Chapter 5 considers the role of entropy in stabilising weakly bound crystal structures through studies of the C—H⋯F intermolecular bond. Although C—H⋯F interactions are enthalpically weak, they occur much more commonly in crystal structures than would be predicted by chance. In the case of a series of five fluorobenzene derivatives, heat capacity data show that the entropic contribution to free energy at 150 K is of the order −10 to −15 kJ mol⁻¹, which is similar to the stabilisation afforded by N—H⋯N and O—H⋯O hydrogen bonds in ammonia and water, respectively. The origin of entropy in ordered, crystalline solids lies in access to low energy vibrational modes (phonons) which can be observed in inelastic neutron scattering spectra and simulated by periodic density functional theory (DFT) calculations. DFT calculations on the fluorobenzenes, which reproduce experimental entropies and inelastic neutron scattering data, demonstrate that the lowest energy phonons are dominated by motions of the F atoms.
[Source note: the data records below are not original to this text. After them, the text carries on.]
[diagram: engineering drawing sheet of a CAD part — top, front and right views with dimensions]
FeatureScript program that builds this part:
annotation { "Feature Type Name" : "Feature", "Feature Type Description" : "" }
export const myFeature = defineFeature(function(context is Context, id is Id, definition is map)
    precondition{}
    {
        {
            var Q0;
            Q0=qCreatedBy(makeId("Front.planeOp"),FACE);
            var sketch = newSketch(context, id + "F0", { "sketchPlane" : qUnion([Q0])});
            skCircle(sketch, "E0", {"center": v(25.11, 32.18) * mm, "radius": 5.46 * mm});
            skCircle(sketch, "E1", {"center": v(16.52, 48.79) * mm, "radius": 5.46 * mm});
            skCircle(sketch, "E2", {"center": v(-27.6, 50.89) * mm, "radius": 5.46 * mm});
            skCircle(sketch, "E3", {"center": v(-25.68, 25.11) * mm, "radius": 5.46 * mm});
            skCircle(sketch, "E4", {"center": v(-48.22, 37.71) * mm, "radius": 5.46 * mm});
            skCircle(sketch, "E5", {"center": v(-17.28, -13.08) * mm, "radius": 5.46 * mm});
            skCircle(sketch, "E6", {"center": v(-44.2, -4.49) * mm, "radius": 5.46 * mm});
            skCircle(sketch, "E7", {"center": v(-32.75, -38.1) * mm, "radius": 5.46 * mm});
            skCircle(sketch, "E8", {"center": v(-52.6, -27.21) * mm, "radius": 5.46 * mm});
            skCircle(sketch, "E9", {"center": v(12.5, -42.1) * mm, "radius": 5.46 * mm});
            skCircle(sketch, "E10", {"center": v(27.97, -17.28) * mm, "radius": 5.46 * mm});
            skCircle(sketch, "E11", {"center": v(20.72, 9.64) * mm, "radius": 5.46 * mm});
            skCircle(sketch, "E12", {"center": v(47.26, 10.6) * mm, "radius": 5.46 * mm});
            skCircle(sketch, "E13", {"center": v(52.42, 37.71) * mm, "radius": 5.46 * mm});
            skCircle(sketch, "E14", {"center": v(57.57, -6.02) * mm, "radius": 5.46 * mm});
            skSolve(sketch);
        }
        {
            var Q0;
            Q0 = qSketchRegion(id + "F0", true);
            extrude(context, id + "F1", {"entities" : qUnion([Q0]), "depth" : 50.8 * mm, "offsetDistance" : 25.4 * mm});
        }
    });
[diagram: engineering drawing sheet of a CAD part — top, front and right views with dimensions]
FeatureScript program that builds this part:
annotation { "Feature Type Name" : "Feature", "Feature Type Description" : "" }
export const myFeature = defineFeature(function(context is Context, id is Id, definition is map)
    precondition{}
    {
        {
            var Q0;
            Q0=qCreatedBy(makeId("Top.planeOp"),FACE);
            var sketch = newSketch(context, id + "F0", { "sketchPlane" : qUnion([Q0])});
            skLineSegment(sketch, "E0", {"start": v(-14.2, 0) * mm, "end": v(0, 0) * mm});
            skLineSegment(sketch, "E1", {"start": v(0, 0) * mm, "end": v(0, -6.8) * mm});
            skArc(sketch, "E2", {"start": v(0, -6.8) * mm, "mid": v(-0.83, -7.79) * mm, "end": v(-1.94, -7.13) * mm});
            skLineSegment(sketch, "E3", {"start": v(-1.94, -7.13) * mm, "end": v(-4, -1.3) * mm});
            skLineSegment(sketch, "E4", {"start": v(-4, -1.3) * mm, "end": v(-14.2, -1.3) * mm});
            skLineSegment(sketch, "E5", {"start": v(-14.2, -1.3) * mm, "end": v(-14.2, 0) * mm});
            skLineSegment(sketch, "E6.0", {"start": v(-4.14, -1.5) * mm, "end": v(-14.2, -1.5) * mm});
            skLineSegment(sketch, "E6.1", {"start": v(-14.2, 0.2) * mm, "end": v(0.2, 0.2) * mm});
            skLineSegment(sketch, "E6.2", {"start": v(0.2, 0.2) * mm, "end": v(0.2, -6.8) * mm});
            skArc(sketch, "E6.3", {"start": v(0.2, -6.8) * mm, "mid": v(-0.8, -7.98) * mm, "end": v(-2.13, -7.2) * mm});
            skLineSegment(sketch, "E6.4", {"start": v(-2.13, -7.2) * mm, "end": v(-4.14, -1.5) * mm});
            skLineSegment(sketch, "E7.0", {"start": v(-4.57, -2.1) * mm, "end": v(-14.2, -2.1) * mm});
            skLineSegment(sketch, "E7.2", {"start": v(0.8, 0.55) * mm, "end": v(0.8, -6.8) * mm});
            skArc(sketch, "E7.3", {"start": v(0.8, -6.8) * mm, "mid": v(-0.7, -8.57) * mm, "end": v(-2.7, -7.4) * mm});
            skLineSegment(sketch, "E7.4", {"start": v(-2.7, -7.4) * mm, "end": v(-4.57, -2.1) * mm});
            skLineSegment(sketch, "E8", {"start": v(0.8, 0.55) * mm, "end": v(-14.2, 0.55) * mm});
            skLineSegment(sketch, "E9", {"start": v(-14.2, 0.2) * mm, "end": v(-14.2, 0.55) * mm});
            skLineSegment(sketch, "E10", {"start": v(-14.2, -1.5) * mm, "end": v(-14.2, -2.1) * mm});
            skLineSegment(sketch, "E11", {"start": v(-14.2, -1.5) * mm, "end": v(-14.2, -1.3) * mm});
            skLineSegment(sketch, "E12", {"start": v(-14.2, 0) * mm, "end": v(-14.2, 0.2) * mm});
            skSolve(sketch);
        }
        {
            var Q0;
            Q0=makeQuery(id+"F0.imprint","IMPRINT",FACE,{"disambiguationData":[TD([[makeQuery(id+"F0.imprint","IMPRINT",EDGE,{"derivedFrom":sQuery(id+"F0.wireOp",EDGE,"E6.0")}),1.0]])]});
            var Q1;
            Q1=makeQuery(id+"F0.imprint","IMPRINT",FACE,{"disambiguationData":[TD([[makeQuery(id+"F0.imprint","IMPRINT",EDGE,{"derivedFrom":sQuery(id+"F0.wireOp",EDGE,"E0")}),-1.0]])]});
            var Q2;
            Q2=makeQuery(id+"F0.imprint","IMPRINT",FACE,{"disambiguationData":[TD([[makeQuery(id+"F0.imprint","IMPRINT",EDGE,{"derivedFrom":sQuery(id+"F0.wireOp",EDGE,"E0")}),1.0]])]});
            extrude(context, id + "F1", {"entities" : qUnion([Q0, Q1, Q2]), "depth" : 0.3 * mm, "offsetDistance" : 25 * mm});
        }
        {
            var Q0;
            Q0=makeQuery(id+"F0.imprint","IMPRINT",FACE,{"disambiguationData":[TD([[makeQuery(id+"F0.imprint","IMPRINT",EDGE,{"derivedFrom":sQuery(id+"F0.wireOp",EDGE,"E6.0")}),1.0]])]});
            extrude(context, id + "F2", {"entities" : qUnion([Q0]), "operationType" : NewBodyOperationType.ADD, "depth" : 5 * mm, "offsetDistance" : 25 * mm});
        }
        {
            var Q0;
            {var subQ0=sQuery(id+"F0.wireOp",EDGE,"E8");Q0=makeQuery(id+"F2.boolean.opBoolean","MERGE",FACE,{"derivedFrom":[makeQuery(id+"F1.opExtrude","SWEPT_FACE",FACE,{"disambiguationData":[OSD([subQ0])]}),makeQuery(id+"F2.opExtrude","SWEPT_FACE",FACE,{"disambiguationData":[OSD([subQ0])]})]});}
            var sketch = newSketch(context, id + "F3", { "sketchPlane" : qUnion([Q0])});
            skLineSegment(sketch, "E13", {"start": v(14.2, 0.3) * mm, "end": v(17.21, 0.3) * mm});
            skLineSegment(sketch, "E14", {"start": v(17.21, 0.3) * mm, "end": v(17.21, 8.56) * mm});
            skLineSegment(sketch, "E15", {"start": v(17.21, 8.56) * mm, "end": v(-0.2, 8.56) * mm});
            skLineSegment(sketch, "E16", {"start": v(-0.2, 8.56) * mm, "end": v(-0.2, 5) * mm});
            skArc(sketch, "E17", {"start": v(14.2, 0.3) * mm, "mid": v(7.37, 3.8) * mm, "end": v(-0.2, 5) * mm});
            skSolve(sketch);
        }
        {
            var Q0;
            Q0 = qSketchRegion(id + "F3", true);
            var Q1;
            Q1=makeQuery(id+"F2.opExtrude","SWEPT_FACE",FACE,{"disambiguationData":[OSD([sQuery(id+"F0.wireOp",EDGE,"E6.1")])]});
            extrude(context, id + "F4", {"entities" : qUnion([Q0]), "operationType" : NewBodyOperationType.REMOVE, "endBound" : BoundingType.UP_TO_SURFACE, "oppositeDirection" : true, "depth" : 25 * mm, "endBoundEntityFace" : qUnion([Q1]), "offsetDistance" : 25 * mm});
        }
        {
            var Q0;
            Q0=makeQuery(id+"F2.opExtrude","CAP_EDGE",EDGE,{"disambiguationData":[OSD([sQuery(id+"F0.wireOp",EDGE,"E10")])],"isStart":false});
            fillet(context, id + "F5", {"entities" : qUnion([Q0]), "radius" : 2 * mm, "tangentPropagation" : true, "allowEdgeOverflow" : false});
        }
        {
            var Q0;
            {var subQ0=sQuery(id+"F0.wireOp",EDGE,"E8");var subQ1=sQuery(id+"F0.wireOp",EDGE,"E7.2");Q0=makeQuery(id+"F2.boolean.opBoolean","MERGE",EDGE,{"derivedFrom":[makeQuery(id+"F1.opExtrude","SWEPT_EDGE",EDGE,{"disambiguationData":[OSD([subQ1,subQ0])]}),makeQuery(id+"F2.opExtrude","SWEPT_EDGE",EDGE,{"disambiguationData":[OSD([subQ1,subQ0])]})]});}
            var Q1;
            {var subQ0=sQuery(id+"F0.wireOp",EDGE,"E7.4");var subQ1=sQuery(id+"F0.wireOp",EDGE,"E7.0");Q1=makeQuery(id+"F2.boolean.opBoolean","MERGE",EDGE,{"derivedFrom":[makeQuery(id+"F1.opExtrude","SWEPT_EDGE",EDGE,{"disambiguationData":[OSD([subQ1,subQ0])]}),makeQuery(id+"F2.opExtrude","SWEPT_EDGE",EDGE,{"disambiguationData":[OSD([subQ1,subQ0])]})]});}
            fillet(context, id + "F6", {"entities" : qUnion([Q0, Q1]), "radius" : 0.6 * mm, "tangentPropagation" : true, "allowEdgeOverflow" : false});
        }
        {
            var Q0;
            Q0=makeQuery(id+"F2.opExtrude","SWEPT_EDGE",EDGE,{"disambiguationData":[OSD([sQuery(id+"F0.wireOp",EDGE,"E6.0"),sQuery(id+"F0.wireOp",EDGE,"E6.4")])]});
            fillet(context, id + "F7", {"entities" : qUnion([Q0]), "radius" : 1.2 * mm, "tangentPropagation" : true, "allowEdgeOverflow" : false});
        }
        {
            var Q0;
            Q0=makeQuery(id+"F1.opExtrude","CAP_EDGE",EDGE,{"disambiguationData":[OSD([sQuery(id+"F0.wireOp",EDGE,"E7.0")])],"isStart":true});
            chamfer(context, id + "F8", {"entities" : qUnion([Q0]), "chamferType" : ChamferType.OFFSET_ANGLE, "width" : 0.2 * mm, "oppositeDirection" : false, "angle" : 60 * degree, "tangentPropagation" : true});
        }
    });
The low energies of these vibrations stem both from the mass of the F atom and the highly deformable nature of C—H⋯F interactions, revealed by relatively flat potential curves calculated using symmetry adapted perturbation theory. These data show that the stabilising influence of C—H⋯F interactions can be explained at least as much by the entropic contribution of their deformability as by the enthalpic contribution of the contact energies.

Chapter 6 describes formation of potentially four new high-pressure polymorphs of glyphosate. Although the integrity of a single crystal of glyphosate is lost on slow compression above 5.6 GPa, rapid compression to 5.9 GPa in a 4:1 mixture of methanol and ethanol and to 7.0 GPa in neon as pressure-transmitting media generates two new single-crystal phases. The crystal structure of the first of these phases was determined from in-house single crystal diffraction data, that of the second from synchrotron data obtained on the P02.2 beamline at DESY. The phase at 7.0 GPa, named phase-II, has a volume 1.023 Å3 per molecule higher than the phase obtained on rapid compression in methanol-ethanol at 5.9 GPa, named phase III. Formation of phase II from phase III with increasing pressure is therefore thermodynamically forbidden. The volume difference corresponds to an estimated 𝑃Δ𝑉-stabilisation of phase III relative to phase II of 17.3 kJ mol−1 at 7.0 GPa. In an attempt to recover the destructive transition seen previously and to potentially drive its transition to phase II or III, neutron powder diffraction data on glyphosate-d4 was completed at ISIS neutron and muon source. This revealed a far more complex structural landscape and the formation of two further phases, named IV and V, which did not fit the structural parameters of phases I, II or III. So far, the structures of phases IV and V have not been characterised further and it is the aim of future work to attempt to recover structural parameters for these phases, possibly through crystal structure prediction. Free energy calculations involving internal energy, volume and entropy are used to establish the driving forces of the single crystal transitions. Extrapolation of the parameters of phase I to the pressures both phase II and III were observed reveals that both transitions are driven by volume as the only significant stabilising contribution.